• [Selected extract]:
Start of Block
Spleen necrosis virus-based vector delivery of anti-HIV-1 genes potently protects human hematopoietic cells from HIV-1 infection.

In this study, we report on the efficacy of using a spleen necrosis virus (SNV)-based vector delivery system to block human immunodeficiency virus type I (HIV-1) replication in human hematopoietic cells. These efforts were directed towards the development of human immune system cell resistance to HIV-1 infection, based on the strategy of "intracellular immunization" via generation of a series of anti-HIV-1 therapeutic constructs carrying scFvs, single-chain variable fragments, against HIV-1 integrase and reverse transcriptase in combination with the trans-dominant mutant of HIV-1 Rev, RevM10. The efficiency of the anti-HIV-1 constructs were tested in viral challenge assays with different doses of HIV-1 NL4-3, Bal, 89.6 and R7-GFP strains. These experiments demonstrated the reduction of HIV-1 replication by these retroviral vector constructs in a range of 4- to 10-fold in CD4+ T-lymphocytes, human peripheral blood mononuclear cells (PBMCs), and primary human macrophages. We observed selective efficiency of SNV-based therapeutics in H9, C8166 and Jurkat T-lymphocytic cell lines, demonstrating the most efficient inhibition of HIV-1 replication in Jurkat T-cells. Thus, these data are the first demonstration of the ability of SNV-based retroviral vectors with select transgenes, which may have certain molecular advantages over other retroviral vector systems, to combat HIV-1 replication in human hematopoietic cells and support the potential for using SNV-expressed constructs in anti-HIV-1 molecular therapeutics.
End of Block
• [Task instructions]:
According to the abstract on spleen necrosis virus-based vectors, in which T-lymphocytic cell line was HIV-1 replication inhibited most efficiently?

Stored data entries
Start of Block
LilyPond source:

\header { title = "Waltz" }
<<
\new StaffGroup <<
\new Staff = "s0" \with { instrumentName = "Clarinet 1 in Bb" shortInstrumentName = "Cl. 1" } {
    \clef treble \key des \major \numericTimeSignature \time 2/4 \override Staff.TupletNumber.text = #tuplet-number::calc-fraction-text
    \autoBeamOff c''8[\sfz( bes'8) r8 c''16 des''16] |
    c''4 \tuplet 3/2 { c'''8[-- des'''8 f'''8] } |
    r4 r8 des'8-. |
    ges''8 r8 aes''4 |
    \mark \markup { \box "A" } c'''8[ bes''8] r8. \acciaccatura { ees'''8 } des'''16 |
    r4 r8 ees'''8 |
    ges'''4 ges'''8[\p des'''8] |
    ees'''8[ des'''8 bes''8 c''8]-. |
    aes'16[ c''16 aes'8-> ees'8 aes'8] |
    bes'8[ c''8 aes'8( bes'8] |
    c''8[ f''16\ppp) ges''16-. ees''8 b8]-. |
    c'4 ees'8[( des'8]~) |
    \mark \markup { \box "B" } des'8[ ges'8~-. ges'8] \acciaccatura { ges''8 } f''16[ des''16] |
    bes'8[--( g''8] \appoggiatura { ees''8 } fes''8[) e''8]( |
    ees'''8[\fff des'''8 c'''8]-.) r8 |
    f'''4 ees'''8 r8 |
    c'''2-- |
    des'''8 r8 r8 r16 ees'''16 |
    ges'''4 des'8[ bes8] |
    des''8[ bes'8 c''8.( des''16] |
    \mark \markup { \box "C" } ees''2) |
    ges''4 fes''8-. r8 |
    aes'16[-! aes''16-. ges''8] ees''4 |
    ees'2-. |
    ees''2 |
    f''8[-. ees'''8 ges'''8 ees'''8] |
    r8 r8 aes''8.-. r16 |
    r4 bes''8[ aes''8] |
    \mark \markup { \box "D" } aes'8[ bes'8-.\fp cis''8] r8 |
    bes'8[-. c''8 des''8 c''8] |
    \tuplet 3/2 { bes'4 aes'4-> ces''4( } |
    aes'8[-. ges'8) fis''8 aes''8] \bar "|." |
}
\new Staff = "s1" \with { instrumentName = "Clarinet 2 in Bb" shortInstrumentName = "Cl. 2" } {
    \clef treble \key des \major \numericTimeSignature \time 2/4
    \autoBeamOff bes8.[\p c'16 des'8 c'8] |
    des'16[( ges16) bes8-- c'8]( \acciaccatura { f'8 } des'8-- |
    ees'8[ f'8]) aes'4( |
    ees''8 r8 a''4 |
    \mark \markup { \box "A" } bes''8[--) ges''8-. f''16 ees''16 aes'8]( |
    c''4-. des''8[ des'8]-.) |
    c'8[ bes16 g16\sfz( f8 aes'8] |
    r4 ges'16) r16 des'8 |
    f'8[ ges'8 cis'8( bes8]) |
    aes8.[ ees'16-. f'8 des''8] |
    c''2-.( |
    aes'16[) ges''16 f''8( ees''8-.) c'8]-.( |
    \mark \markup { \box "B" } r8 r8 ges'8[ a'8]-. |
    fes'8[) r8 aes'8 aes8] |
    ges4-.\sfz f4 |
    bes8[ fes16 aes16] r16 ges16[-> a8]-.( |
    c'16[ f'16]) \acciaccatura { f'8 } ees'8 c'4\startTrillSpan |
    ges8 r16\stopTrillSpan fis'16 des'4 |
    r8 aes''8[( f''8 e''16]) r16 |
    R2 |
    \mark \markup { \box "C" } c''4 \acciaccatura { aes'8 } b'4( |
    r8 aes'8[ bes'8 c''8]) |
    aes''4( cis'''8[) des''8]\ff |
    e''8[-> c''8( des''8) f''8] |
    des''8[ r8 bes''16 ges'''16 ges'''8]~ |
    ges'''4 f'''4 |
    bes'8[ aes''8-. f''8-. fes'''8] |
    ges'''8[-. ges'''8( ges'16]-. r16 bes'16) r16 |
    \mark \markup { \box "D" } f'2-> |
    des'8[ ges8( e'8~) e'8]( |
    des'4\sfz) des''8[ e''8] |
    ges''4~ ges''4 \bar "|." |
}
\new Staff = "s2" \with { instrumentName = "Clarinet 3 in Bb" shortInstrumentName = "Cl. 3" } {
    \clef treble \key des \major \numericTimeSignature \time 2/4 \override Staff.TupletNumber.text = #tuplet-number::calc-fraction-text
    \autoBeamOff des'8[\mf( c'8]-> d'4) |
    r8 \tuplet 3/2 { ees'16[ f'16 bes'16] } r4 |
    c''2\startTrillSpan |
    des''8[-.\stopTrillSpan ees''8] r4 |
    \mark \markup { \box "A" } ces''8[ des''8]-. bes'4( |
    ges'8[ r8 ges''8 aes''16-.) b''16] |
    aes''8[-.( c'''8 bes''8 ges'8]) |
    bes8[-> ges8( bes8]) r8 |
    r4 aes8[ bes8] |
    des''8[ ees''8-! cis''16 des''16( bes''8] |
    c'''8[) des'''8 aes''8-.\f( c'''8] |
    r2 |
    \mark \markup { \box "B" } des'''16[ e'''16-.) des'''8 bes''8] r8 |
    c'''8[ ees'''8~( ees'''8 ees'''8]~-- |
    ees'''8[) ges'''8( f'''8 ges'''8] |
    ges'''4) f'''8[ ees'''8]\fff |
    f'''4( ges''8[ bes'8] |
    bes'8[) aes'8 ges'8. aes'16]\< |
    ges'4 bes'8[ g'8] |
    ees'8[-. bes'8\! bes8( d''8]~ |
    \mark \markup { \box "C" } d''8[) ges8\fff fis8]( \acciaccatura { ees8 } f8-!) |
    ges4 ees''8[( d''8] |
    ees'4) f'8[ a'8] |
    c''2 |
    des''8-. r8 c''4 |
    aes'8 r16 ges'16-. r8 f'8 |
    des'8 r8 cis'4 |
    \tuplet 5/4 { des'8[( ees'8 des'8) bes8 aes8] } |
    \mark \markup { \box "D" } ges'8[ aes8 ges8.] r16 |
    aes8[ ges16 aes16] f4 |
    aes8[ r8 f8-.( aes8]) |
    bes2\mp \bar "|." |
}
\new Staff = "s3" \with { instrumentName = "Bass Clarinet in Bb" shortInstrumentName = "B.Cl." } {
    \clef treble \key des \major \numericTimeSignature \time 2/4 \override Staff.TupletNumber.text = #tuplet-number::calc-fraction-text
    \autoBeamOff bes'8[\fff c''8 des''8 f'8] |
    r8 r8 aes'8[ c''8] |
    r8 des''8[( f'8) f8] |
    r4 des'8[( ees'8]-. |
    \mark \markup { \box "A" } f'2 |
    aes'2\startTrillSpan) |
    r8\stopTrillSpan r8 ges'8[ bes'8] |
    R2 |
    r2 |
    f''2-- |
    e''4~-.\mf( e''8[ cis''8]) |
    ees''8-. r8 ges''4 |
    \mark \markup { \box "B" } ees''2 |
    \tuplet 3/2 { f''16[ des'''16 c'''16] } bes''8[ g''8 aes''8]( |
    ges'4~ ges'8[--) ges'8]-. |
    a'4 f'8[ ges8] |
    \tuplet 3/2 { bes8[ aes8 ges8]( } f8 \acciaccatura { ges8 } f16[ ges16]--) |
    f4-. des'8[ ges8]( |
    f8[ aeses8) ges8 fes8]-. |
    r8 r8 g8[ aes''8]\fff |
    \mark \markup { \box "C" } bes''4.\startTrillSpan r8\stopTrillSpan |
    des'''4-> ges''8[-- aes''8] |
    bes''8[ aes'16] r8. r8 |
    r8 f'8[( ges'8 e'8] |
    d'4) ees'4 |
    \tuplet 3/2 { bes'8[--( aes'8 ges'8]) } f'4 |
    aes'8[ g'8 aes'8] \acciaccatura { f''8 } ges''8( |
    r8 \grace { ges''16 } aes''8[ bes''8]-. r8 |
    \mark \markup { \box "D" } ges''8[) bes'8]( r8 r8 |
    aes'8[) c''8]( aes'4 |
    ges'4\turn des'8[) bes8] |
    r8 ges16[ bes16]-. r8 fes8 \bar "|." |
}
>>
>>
End of Block
• [Written solution]:
Jurkat T-cells